Re: New to Solr - Need advice on clustering

2013-11-25 Thread Sameer Maggon
Anders,

Take a look at Solr Replication. Essentially, you'll treat one as a master
 one as a slave. Both master  slave can be used to serve traffic. If one
of them goes down, the other can be used as a master for the interim.

http://wiki.apache.org/solr/SolrReplication

Sameer.
--
http://measuredsearch.com


On Mon, Nov 25, 2013 at 9:50 PM, Anders Kåre Olsen a...@mail.dk wrote:


 Hi Gora

 Thank you for your reply.

 We are planning on having a loadbalancer in front of our frontend servers.

 If I have two distinct solr indexes, how will I keep them synchronized? I
 expect that one of the frontend servers will have the task of updating the
 product repository on the e-commerce site. This server will then update the
 local solr index after product update has finished.

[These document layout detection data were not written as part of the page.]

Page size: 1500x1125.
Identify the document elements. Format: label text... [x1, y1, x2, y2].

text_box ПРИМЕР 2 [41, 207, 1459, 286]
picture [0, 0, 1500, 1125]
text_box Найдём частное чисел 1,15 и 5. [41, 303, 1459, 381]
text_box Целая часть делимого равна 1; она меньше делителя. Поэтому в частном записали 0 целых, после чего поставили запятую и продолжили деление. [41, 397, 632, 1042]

 Is there an easy  way that I can keep the two indexes synchronized without
 solrcloud?

 Regards
 Anders

 -Oprindelig meddelelse- From: Gora Mohanty
 Sent: Tuesday, November 26, 2013 2:37 AM
 To: solr-user@lucene.apache.org
 Subject: Re: New to Solr - Need advice on clustering


 On 26 November 2013 01:44, Anders Kåre Olsen a...@mail.dk wrote:

 Hi Solr-users

 I’m trying to setup Solr for search and indexing on the project I’m
 working on.

 My project is a e-commerce B2B solution. We are planning on setting up 2
 frontend servers for the website, and I was planning on installing Solr on
 these servers. We are using Windows Server 2012 for the frontend servers.

 We are not expecting a huge load on the servers, so we expect these 2
 servers to be adequate to handle both the website and search index.

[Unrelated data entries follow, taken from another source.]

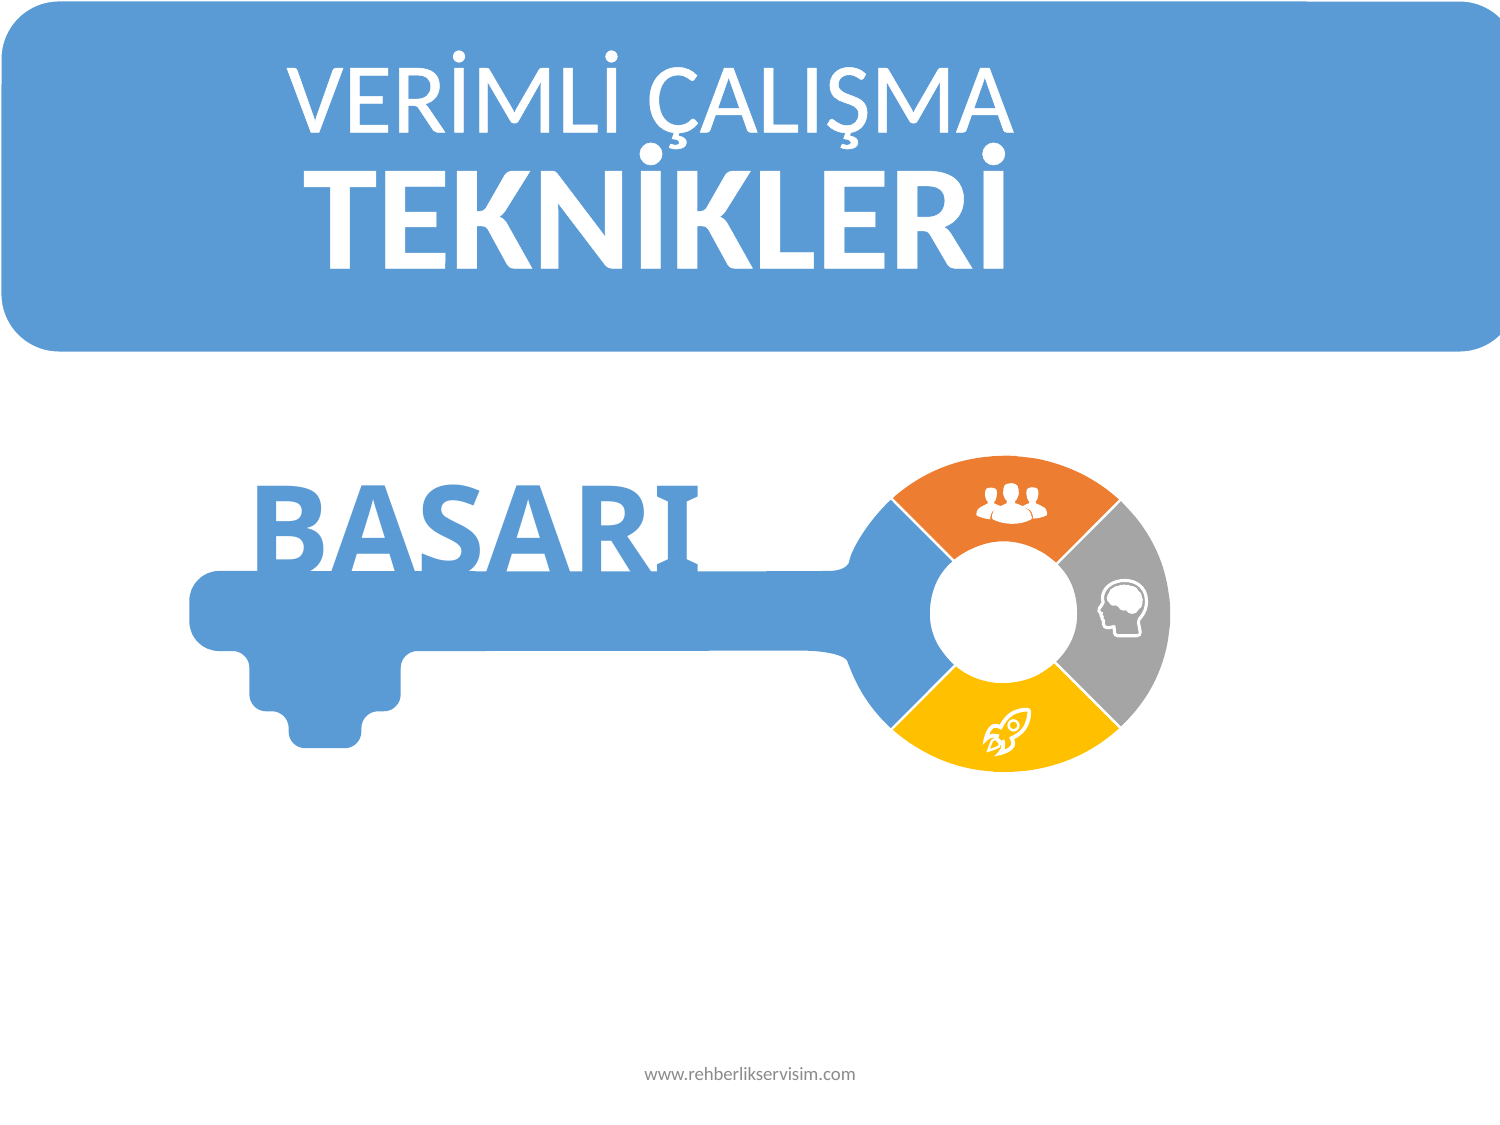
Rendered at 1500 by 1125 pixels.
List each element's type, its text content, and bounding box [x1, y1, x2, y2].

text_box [990, 699, 1026, 762]
text_box VERİMLİ ÇALIŞMA [271, 24, 1075, 160]
text_box [1056, 501, 1171, 727]
footer www.rehberlikservisim.com [496, 1042, 1004, 1103]
text_box [0, 0, 1500, 355]
text_box [189, 499, 954, 749]
text_box [892, 455, 1119, 563]
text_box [1096, 578, 1149, 638]
text_box BAŞARI [231, 443, 718, 608]
text_box TEKNİKLERİ [237, 110, 1080, 306]
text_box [975, 483, 1048, 527]
text_box [892, 663, 1119, 772]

 I have been looking at SolrCloud and ZooKeeper. Howver I have read that
 you need at least 3 ZooKeepers in an ensamble, and I only have 2 servers.

 I need to handle the situation where one of the servers crashes, so I
 need both servers to have a Solr index.

 [...]

 If you do not want to get into SolrCloud, a simpler
 solution might be a HTTP load balancer in front of
 the two Solr instances. Hardware load balancers are
 better, but more expensive. A software load balancer
 like haproxy should meet your needs.

 Regards,
 Gora